What Happens Now(90)
Richard followed them, ready to take pictures with his phone. I sank back on the bench and felt the warm-but-definitely-not-summer-anymore breeze on my neck.
Sometimes, all you can ask for is the try.
An hour at the playground, a chocolate milk shake. A movie and Thai food. Being able to sit and talk and listen and see what comes next.
Sometimes, it’s all more than enough.
School. Senior year. Why wouldn’t I be ready?
Kendall was gone, but there were new people, new possibilities, everywhere. The summer had taught me that much.
My first morning went fast. Precalculus, English, physics. It was going to be an interesting year, academically. These were classes I could lose myself in.
Step after step down a hallway, letter by letter scrawled as class notes on paper. That was how you did it.
You’ve never been stronger and more positive, I told myself, and believed.
But I’d forgotten about lunch.
Lunch, and its universal suckiness when you don’t have a best friend or a to-hell-with-it attitude or even a plan.

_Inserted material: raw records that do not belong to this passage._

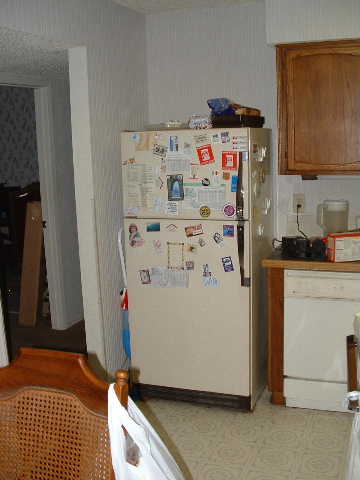
Where is `fridge magnet`? fridge magnet is located at coordinates (205, 211).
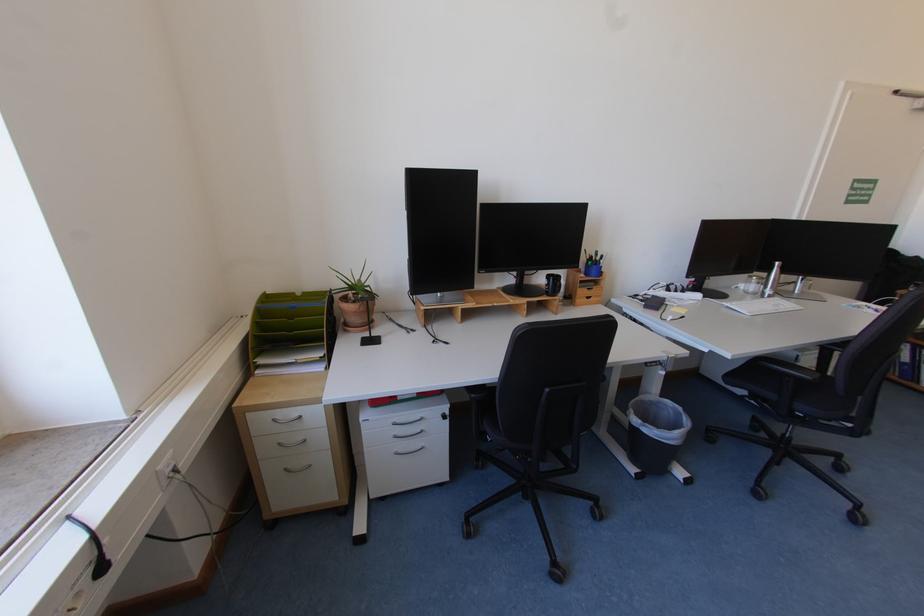
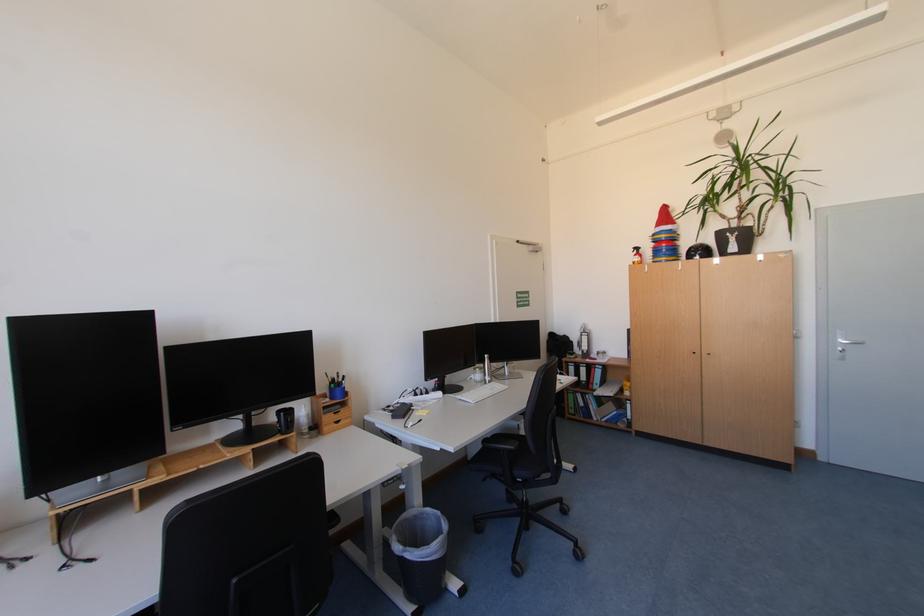
In the second image, find the point that corresponds to pixel 548 278 in the first image.

(277, 416)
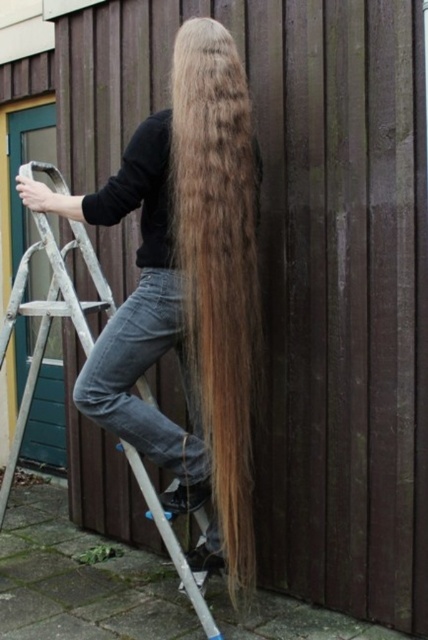
Question: Considering the relative positions of golden brown silky hair at center and metallic silver ladder at center in the image provided, where is golden brown silky hair at center located with respect to metallic silver ladder at center?

Choices:
 (A) right
 (B) left

Answer: (A)

Question: Which of the following is the closest to the observer?

Choices:
 (A) metallic silver ladder at center
 (B) golden brown silky hair at center

Answer: (B)

Question: Which of the following is the farthest from the observer?

Choices:
 (A) golden brown silky hair at center
 (B) metallic silver ladder at center

Answer: (B)

Question: Is golden brown silky hair at center in front of metallic silver ladder at center?

Choices:
 (A) yes
 (B) no

Answer: (A)

Question: Is golden brown silky hair at center further to the viewer compared to metallic silver ladder at center?

Choices:
 (A) yes
 (B) no

Answer: (B)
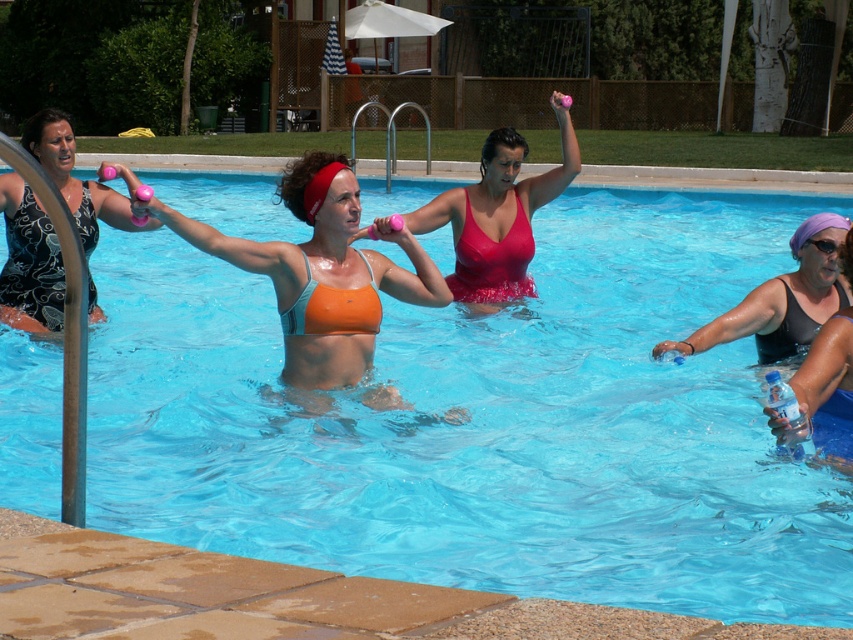
Which is more to the right, purple fabric swim cap at right or orange bikini at upper center?

Positioned to the right is purple fabric swim cap at right.

Is point (813, 344) farther from camera compared to point (22, 220)?

No, it is not.

Identify the location of purple fabric swim cap at right. (824, 394).

Which is above, blue glossy water at center or orange fabric bikini at center?

blue glossy water at center

Does blue glossy water at center lie in front of orange fabric bikini at center?

Yes, blue glossy water at center is closer to the viewer.

Is point (233, 410) behind point (303, 310)?

That is True.

Find the location of a particular element. blue glossy water at center is located at coordinates (485, 422).

Is point (387, 225) less distant than point (807, 241)?

Yes, point (387, 225) is closer to viewer.

Is orange fabric bikini top at center shorter than purple rubber goggles at upper right?

In fact, orange fabric bikini top at center may be taller than purple rubber goggles at upper right.

Is point (323, 212) farther from camera compared to point (815, 246)?

No, (323, 212) is closer to viewer.

What are the coordinates of `orange fabric bikini top at center` in the screenshot? It's located at (321, 273).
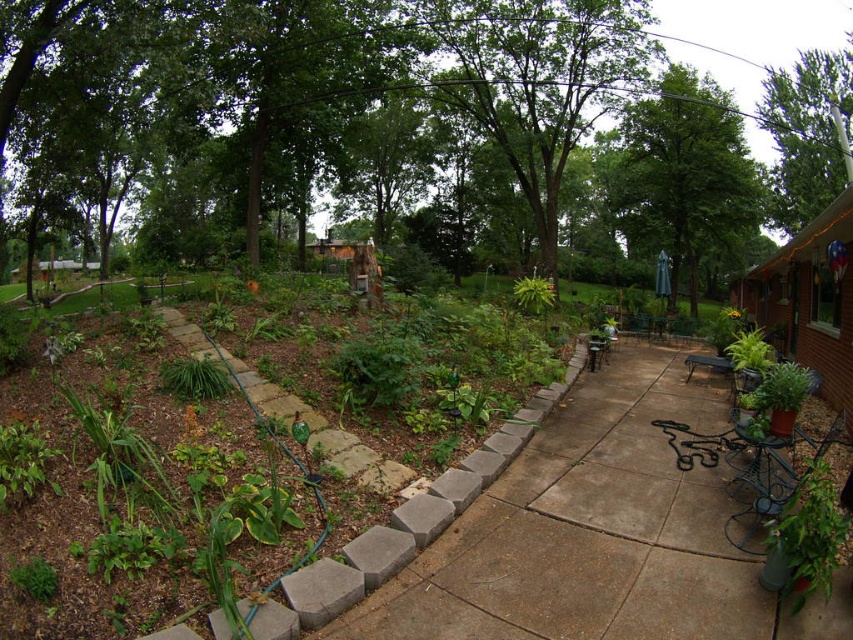
Can you confirm if green leafy plant at lower right is wider than green leafy plant at lower left?

Indeed, green leafy plant at lower right has a greater width compared to green leafy plant at lower left.

Does green leafy plant at lower right have a larger size compared to green leafy plant at lower left?

Correct, green leafy plant at lower right is larger in size than green leafy plant at lower left.

This screenshot has width=853, height=640. In order to click on green leafy plant at lower right in this screenshot , I will do `click(805, 538)`.

I want to click on green leafy plant at lower right, so click(805, 538).

Is brown concrete patio at center taller than green leafy plant at lower right?

No, brown concrete patio at center is not taller than green leafy plant at lower right.

Who is more forward, [612,403] or [805,586]?

Positioned in front is point [805,586].

Where is `brown concrete patio at center`? brown concrete patio at center is located at coordinates click(596, 534).

Can you confirm if brown concrete patio at center is positioned above green leafy plant at lower left?

Incorrect, brown concrete patio at center is not positioned above green leafy plant at lower left.

Between brown concrete patio at center and green leafy plant at lower left, which one has more height?

Standing taller between the two is green leafy plant at lower left.

Between point (757, 618) and point (173, 368), which one is positioned in front?

Point (757, 618) is in front.

Identify the location of brown concrete patio at center. Image resolution: width=853 pixels, height=640 pixels. (596, 534).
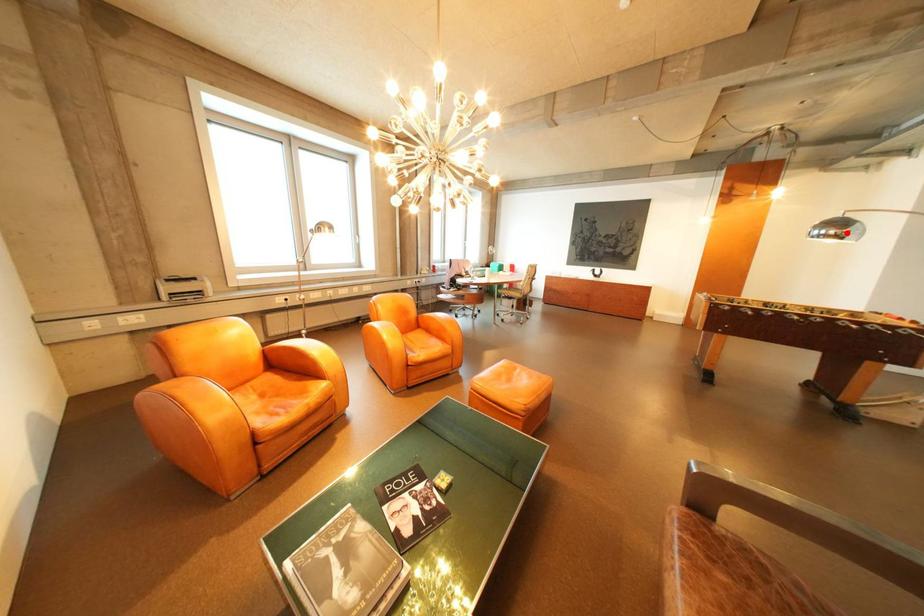
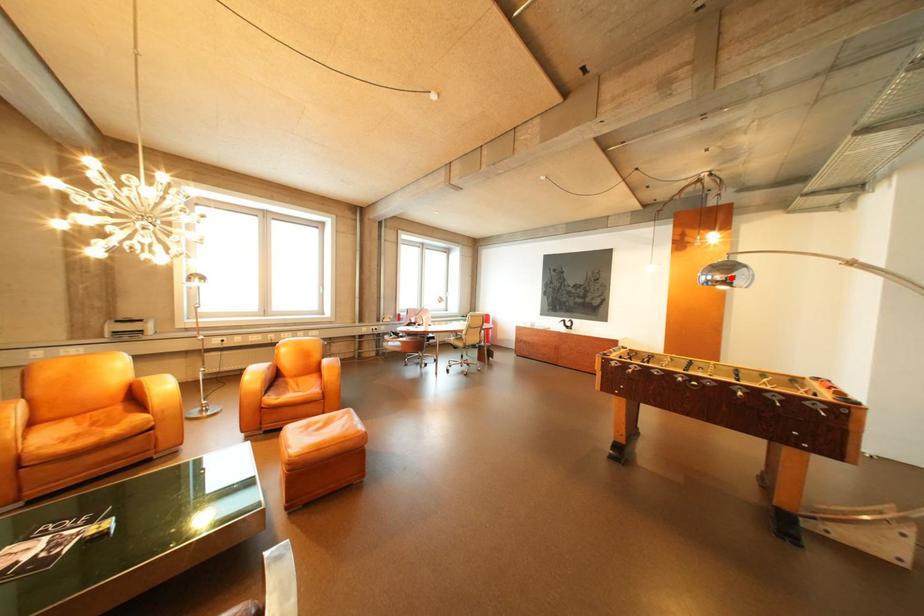
I am providing you with two images of the same scene from different viewpoints. A red point is marked on the first image and another point is marked on the second image. Is the red point in image1 aligned with the point shown in image2?

Yes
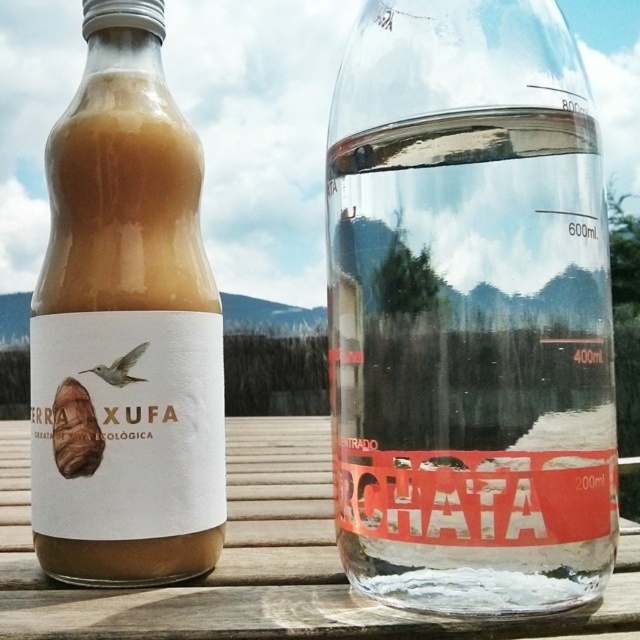
Is matte glass bottle at left above transparent wood table at center?

Yes.

Does matte glass bottle at left have a smaller size compared to transparent wood table at center?

Indeed, matte glass bottle at left has a smaller size compared to transparent wood table at center.

Describe the element at coordinates (125, 326) in the screenshot. I see `matte glass bottle at left` at that location.

Locate an element on the screen. This screenshot has width=640, height=640. matte glass bottle at left is located at coordinates [x=125, y=326].

Who is positioned more to the left, transparent glass bottle at center or transparent wood table at center?

Positioned to the left is transparent wood table at center.

Does transparent glass bottle at center have a greater width compared to transparent wood table at center?

No.

The width and height of the screenshot is (640, 640). What do you see at coordinates (468, 310) in the screenshot?
I see `transparent glass bottle at center` at bounding box center [468, 310].

You are a GUI agent. You are given a task and a screenshot of the screen. Output one action in this format:
    pyautogui.click(x=<x>, y=<y>)
    Task: Click on the transparent glass bottle at center
    
    Given the screenshot: What is the action you would take?
    pyautogui.click(x=468, y=310)

Is point (496, 426) closer to camera compared to point (157, 488)?

Yes.

Who is more forward, [413,580] or [216,525]?

Point [413,580] is in front.

Where is `transparent glass bottle at center`? The height and width of the screenshot is (640, 640). transparent glass bottle at center is located at coordinates (468, 310).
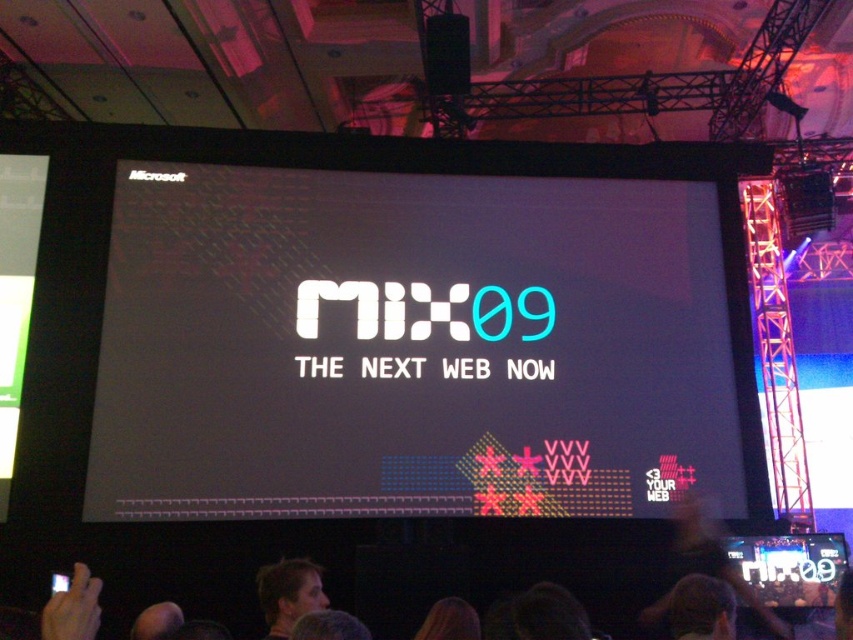
Who is positioned more to the left, light brown hair at lower center or brown hair at lower center?

light brown hair at lower center

Can you confirm if light brown hair at lower center is taller than brown hair at lower center?

Correct, light brown hair at lower center is much taller as brown hair at lower center.

Image resolution: width=853 pixels, height=640 pixels. Identify the location of light brown hair at lower center. (288, 593).

Who is positioned more to the left, dark hair at lower center or brown hair at lower center?

Positioned to the left is brown hair at lower center.

Which is in front, point (675, 602) or point (450, 605)?

Point (450, 605) is in front.

The height and width of the screenshot is (640, 853). Find the location of `dark hair at lower center`. dark hair at lower center is located at coordinates (701, 609).

You are a GUI agent. You are given a task and a screenshot of the screen. Output one action in this format:
    pyautogui.click(x=<x>, y=<y>)
    Task: Click on the dark hair at lower center
    The image size is (853, 640).
    Given the screenshot: What is the action you would take?
    pyautogui.click(x=701, y=609)

Between light brown hair at lower center and dark hair at lower center, which one is positioned higher?

Positioned higher is light brown hair at lower center.

Who is shorter, light brown hair at lower center or dark hair at lower center?

Standing shorter between the two is light brown hair at lower center.

Is point (314, 577) farther from camera compared to point (671, 627)?

No, (314, 577) is closer to viewer.

Where is `light brown hair at lower center`? light brown hair at lower center is located at coordinates (288, 593).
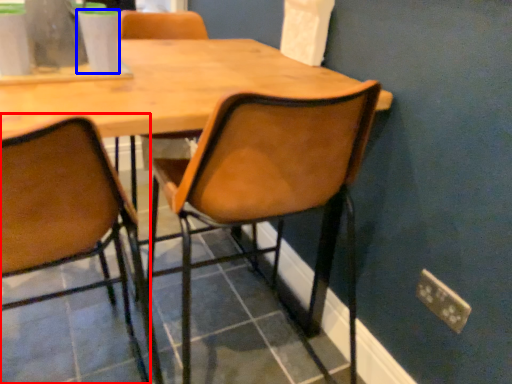
Question: Which of the following is the farthest to the observer, chair (highlighted by a red box) or coffee cup (highlighted by a blue box)?

Choices:
 (A) chair
 (B) coffee cup

Answer: (B)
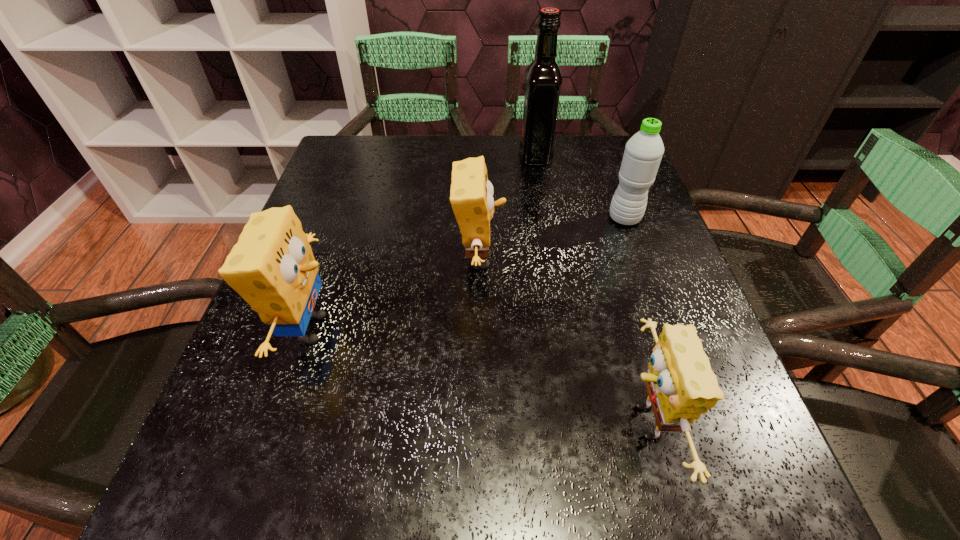
Where is `sponge that is the second closest to the second sponge from right to left`? The image size is (960, 540). sponge that is the second closest to the second sponge from right to left is located at coordinates (681, 386).

You are a GUI agent. You are given a task and a screenshot of the screen. Output one action in this format:
    pyautogui.click(x=<x>, y=<y>)
    Task: Click on the blank space that satisfies the following two spatial constraints: 1. on the front-facing side of the water bottle; 2. on the right side of the third object from left to right
    This screenshot has width=960, height=540.
    Given the screenshot: What is the action you would take?
    tap(546, 219)

The image size is (960, 540). Identify the location of free space that satisfies the following two spatial constraints: 1. on the front-facing side of the liquor; 2. on the back side of the water bottle. (546, 219).

Where is `free space that satisfies the following two spatial constraints: 1. on the front-facing side of the third object from left to right; 2. on the back side of the rightmost object`? free space that satisfies the following two spatial constraints: 1. on the front-facing side of the third object from left to right; 2. on the back side of the rightmost object is located at coordinates (546, 219).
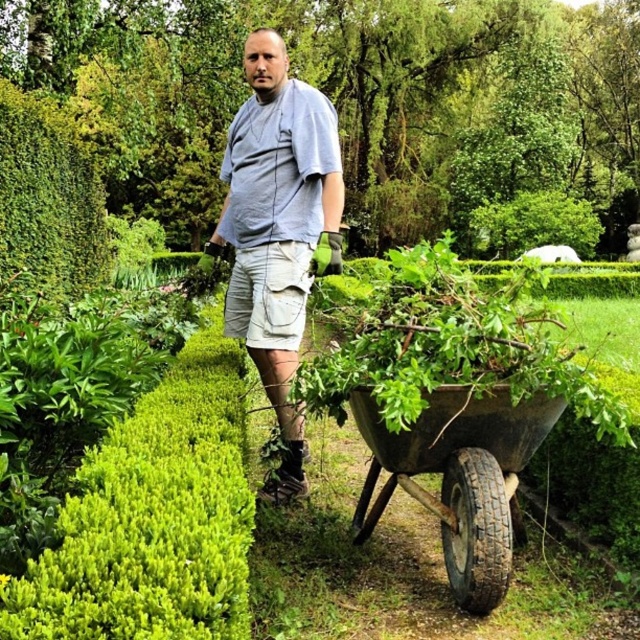
Is green leafy bush at center above rusty metal wheelbarrow at lower right?

Yes.

Is green leafy bush at center bigger than rusty metal wheelbarrow at lower right?

Yes.

Between point (198, 342) and point (508, 515), which one is positioned in front?

Point (508, 515)

Find the location of a particular element. This screenshot has height=640, width=640. green leafy bush at center is located at coordinates (154, 518).

You are a GUI agent. You are given a task and a screenshot of the screen. Output one action in this format:
    pyautogui.click(x=<x>, y=<y>)
    Task: Click on the green leafy bush at center
    
    Given the screenshot: What is the action you would take?
    pyautogui.click(x=154, y=518)

Does point (156, 438) come farther from viewer compared to point (259, 56)?

No, (156, 438) is closer to viewer.

Is point (241, 538) positioned after point (262, 52)?

That is False.

Where is `green leafy bush at center`? green leafy bush at center is located at coordinates (154, 518).

Who is lower down, gray cotton shirt at center or rusty metal wheelbarrow at lower right?

Positioned lower is rusty metal wheelbarrow at lower right.

Does gray cotton shirt at center have a greater width compared to rusty metal wheelbarrow at lower right?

When you have to stand there with a brown paper lunch bag and scan the room for a seat, but not so long that everyone sees how you’re quietly dying inside.
The trick, I knew, was to keep moving. I circled the perimeter of the cafeteria, reaching into my pocket to feel the edges of a folded-up postcard I’d gotten from Kendall. No regrets and all that, she’d written on the back of a London aerial photo.
At one table, I spotted Lukas and Brady with a few of their friends. They were busy peering at someone’s phone and didn’t see me. There, too, were Kendall’s newspaper pals, who suddenly looked so much nicer than I’d pegged them, but their table was full.
A dark, shaggy head flickered in my peripheral vision. I turned on instinct, saw only the crowd around the condiment station. Then I remembered that boy from last year who’d seemed so teasingly familiar. Great. Maybe I could pay him to cut his hair.
Finally, I zeroed in on a corner table that was only two-thirds full of juniors. I slid into a seat at the farthest possible end, not making eye contact. I heard them stop talking for a moment to establish that I was nobody worth acknowledging, then continue.
The meek crinkle of a paper bag. A bite of tuna sandwich. A drink of milk. Come on, Ari. This is just lunchtime in your cafeteria in your school. It means nothing about anything.
So why did I feel like crying?
Yeah, this was going to be bad.
Suddenly, someone threw themselves into the seat across from me, making the whole table shake.
I glanced up, annoyed.
The boy leveled his green eyes at me. Eyes the color of a diving board, on a dock at a lake that felt so far away, it would have taken the Arrow One a hundred light-years to get there.
I looked into those eyes and all I could say was, “Oh, crap.”
Camden smiled, all his features bright and blinding.
“Hi, Ari.”
I put down my sandwich and rested my palms on the table, needing to feel something solid beneath them.
“What . . . are you doing here?”
Camden searched my face, but I wasn’t sure what he was looking for. “Fifth period lunch, just like you,” he said, pulling a crumpled piece of paper out of his pocket—a class schedule—and consulting it. “Then, AP History.”
“Oh. Me, too.” I couldn’t think of anything non-idiotic to say.
We stared at each other as I processed the fact of him existing in front of me, the class schedule with his name on it.
He swallowed, clearly nervous. “So. I was reading in the student manual that seniors can leave campus during their free periods. Is that right?”
“That’s right,” I said, glad to be asked a simple question with a simple answer.
Camden cleared his throat, stood up, and offered his hand. “Then, let’s go.”
The kids at the other end of the table turned to watch, suddenly alert to a happening.
“Go where?” I whispered. “We’ve only got, like, half an hour left of this period.”
He moved closer, around the end of the table, his hand still outstretched. “Ari, this is me stepping up. Giving back. Following the rules and doing the work.”
I started to draw a deep breath, but it fell apart into a sob.
“Don’t do that,” said Camden. “Or do that, but also take my goddamn hand.”
I took his goddamn hand. Still warm, with suddenly lots to say to mine. I guess they had some catching up to do. He pulled me to standing and led me through the cafeteria, past all those eyes watching us. Out the doors to the parking lot. Toward his car.
“Where are we going?” I asked him.
“Wherever you want to go.” He paused as he slowed his pace so we were walking side by side. “What’s someplace we’ve never been together?”
As soon as he said that, I knew.
When we pulled up to Scoop-N-Putt, the first thing we saw was a big sign across the closed Order Here window. We both climbed out of the car to get a closer look.
Fall Hours: 5 P.M. TO 10 P.M.
“Great,” I said. “I completely forgot about that.”
“Eh, that’s just a technicality,” said Camden. He sat down on the hood of his car and patted the spot next to him. I crawled up, rested my feet on the front bumper. “Chocolate?” he asked, his eyes dancing, curling one hand to hold an imaginary ice cream cone, then the other. “Or vanilla?”